Source data:
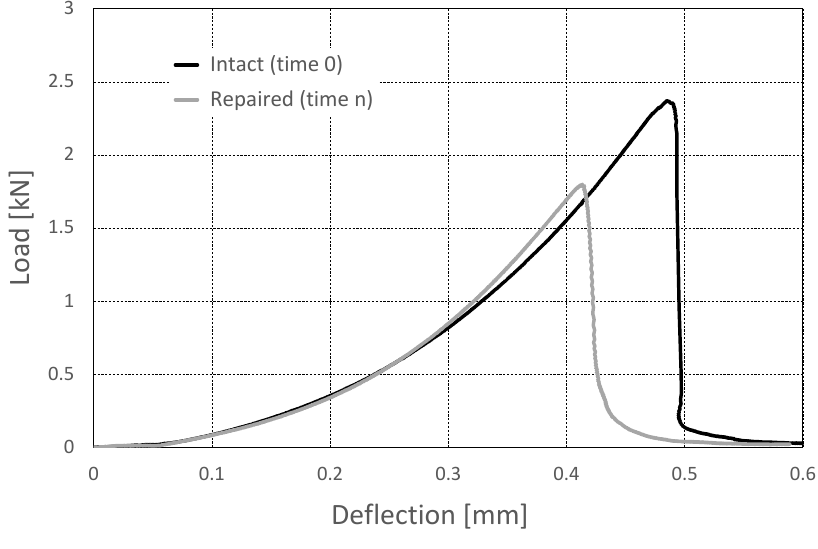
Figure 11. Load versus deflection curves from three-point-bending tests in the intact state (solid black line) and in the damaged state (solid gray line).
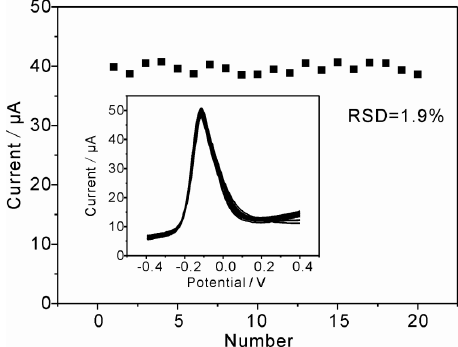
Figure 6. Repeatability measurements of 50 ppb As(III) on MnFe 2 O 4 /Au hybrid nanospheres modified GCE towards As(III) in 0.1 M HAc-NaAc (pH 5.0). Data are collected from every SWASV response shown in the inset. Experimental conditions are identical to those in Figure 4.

==

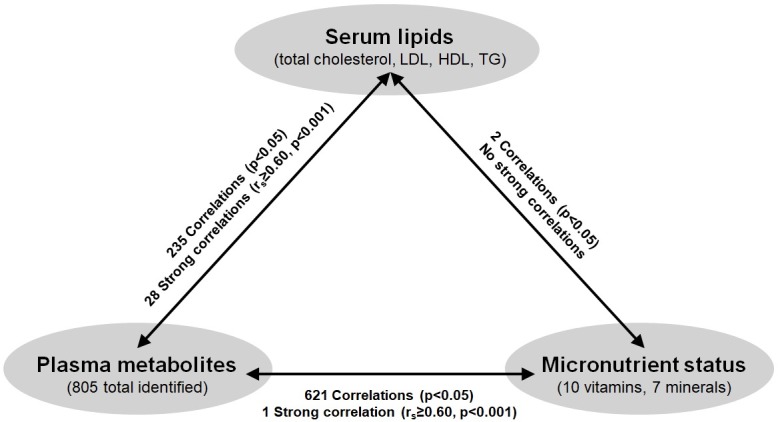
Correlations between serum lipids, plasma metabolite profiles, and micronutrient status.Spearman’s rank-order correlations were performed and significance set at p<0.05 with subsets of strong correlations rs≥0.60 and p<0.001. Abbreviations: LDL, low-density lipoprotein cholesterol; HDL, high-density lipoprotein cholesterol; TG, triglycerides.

Activity: Start with the line with "Figure 11. Load" in the listing above and stop after the line with "Figure 6. Repeatability". Write out exactly the lines in that stretch and no others, without pictures.

Result for this task:
Figure 11. Load versus deflection curves from three-point-bending tests in the intact state (solid black line) and in the damaged state (solid gray line).
Figure 6. Repeatability measurements of 50 ppb As(III) on MnFe 2 O 4 /Au hybrid nanospheres modified GCE towards As(III) in 0.1 M HAc-NaAc (pH 5.0). Data are collected from every SWASV response shown in the inset. Experimental conditions are identical to those in Figure 4.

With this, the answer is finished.